Of course in the era of meme stocks, the wall of cash thrown around by social-media mobs can render basic measures of value essentially meaningless, making the predictions of professional analysts nearly as dubious as the wild conspiracy theories coming from the apes trying to pump up AMC’s shares. Consider the average 12-month Wall Street price target for the stock a year ago: $3.50, or about one-tenth of what it’s trading for these days, and one-twentieth of what it peaked at in early June.

From a risk-management perspective, AMC is a horror movie for anyone approaching it either from the long or the short side. The stock trades so much on non-fundamental developments that B. Riley Securities analyst Eric Wold said that “neutral” is the only rating that’s appropriate.

“It’s impossible for me to know what drives retail investors to buy the shares and which stock du jour they want to focus on in the meme situation,” he said by phone. “It would have to be retail to push it higher. Given the valuation of the company relative to its peers, it’s tough to make the argument that institutions are looking at this stock in a long fashion right now.”

Shares of the theater chain rose 2.6% to $33.57 at 9:43 a.m. in New York.

An AMC spokesperson didn’t respond to a Bloomberg News email requesting a comment.

Indeed, forecasts for negative earnings through at least 2023 and a price-to-sales ratio of almost 12 -- about eight times that of the Russell 2000 Index –- are far from the most-important metrics to consider with a stock like AMC, at least in the near term.

Read more about AMC Entertainment estimates

Rather, the enthusiasm on social media is all that matters. The pep talk that CEO Adam Aron gives to his loyal legion of retail investors will likely be a more relevant element of its earnings day than the numbers that are actually delivered. His embrace of meme-stock traders has helped him sell more shares and bolster a balance sheet battered by the pandemic. He’s given the apes a seat at the table on earnings day, and executives will answer some question submitted by individual investors in addition to those from analysts.

By one metric, the social-media buzz for AMC is still at blockbuster levels, though well off its peak. The company’s ticker symbol appeared in more than 114,000 posts on StockTwits last week, according to data compiled by Bloomberg. That’s down from more than 440,000 in June but still accounts for about one-tenth of the total posts on the site in the week.
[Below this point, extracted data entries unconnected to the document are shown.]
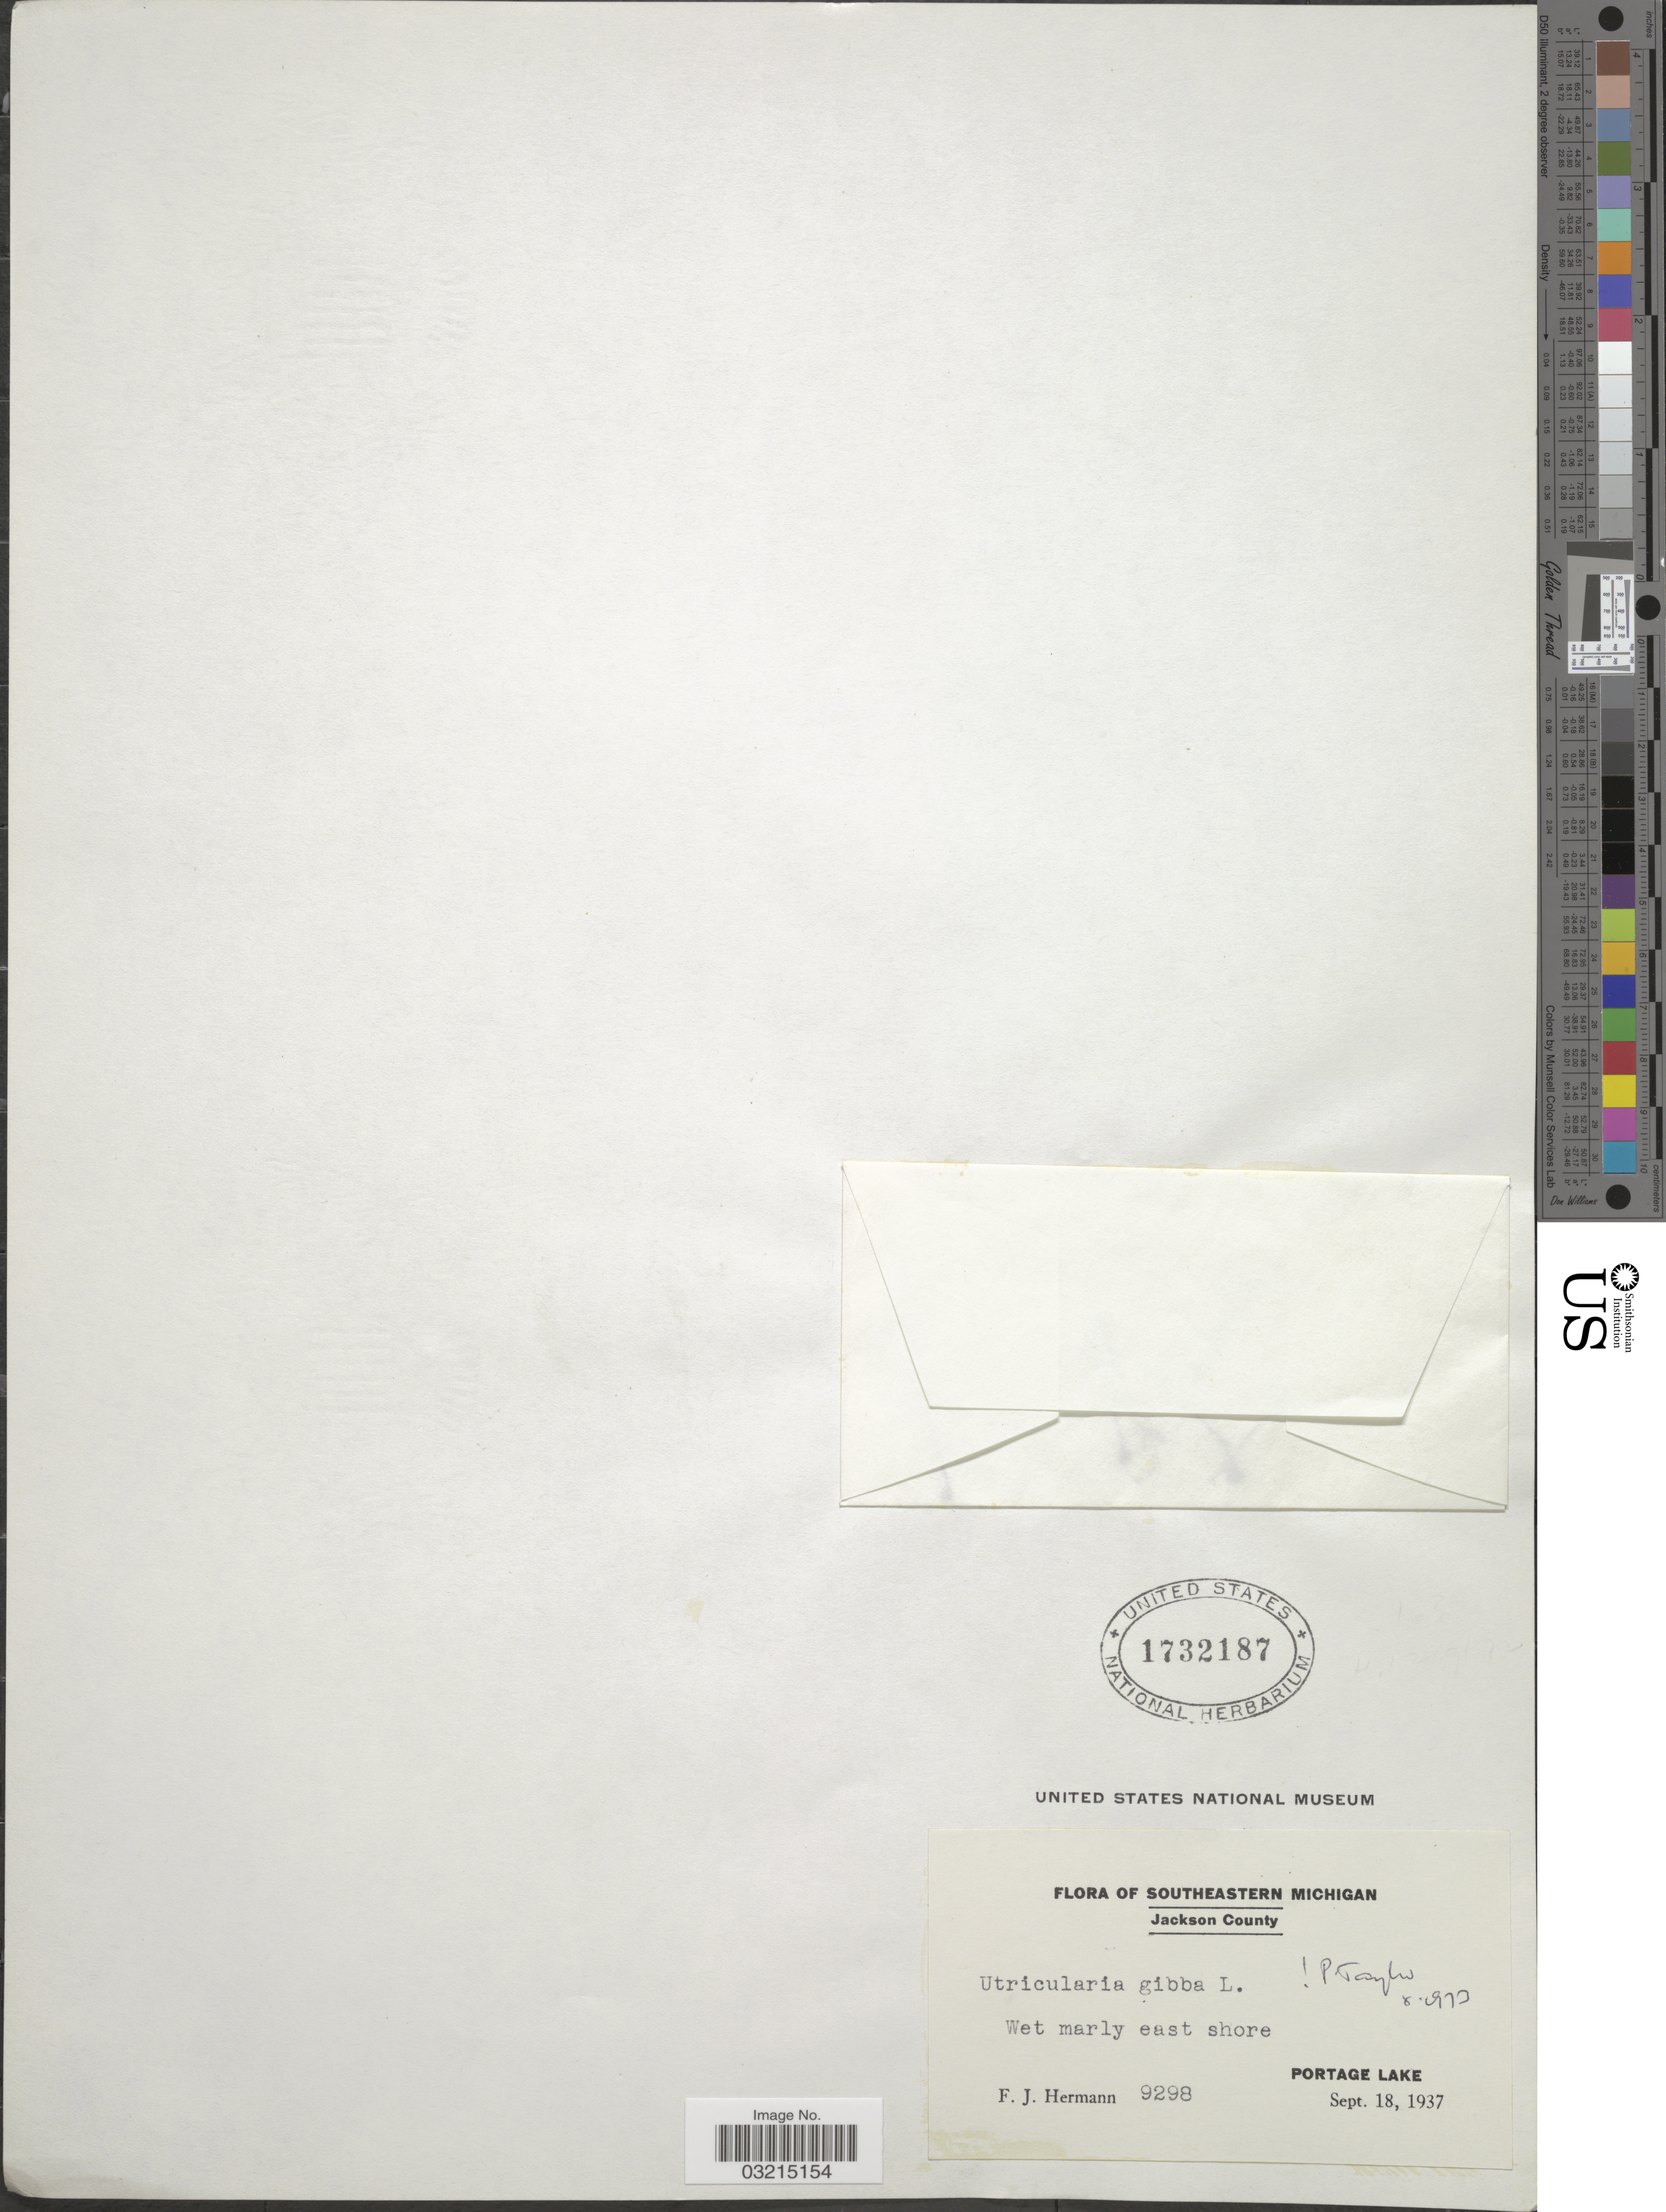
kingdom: Plantae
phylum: Tracheophyta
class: Magnoliopsida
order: Lamiales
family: Lentibulariaceae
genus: Utricularia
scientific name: Utricularia gibba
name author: L.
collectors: F. J. Hermann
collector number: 9298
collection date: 1937-09-18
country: United States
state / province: Michigan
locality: Southeastern Michigan. Jackson County. Wet marly east shore. Portage Lake.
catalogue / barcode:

Earnings Day Matters for AMC Even If Its Actual Results Don’t

The more the buzz wears off on social media, the greater the chances that old-fashioned metrics like profits and losses and sales growth will matter again. The apes have won some battles against their hedge-fund foes. Yet the war is far from over.

“I believe that in the long-run, share prices sync with fundamentals,” said Ben Axler, the short-seller who runs Spruce Point Capital Management and doesn’t have any position in AMC. “You just have to have a long enough time horizon and be capable to stomach volatility.”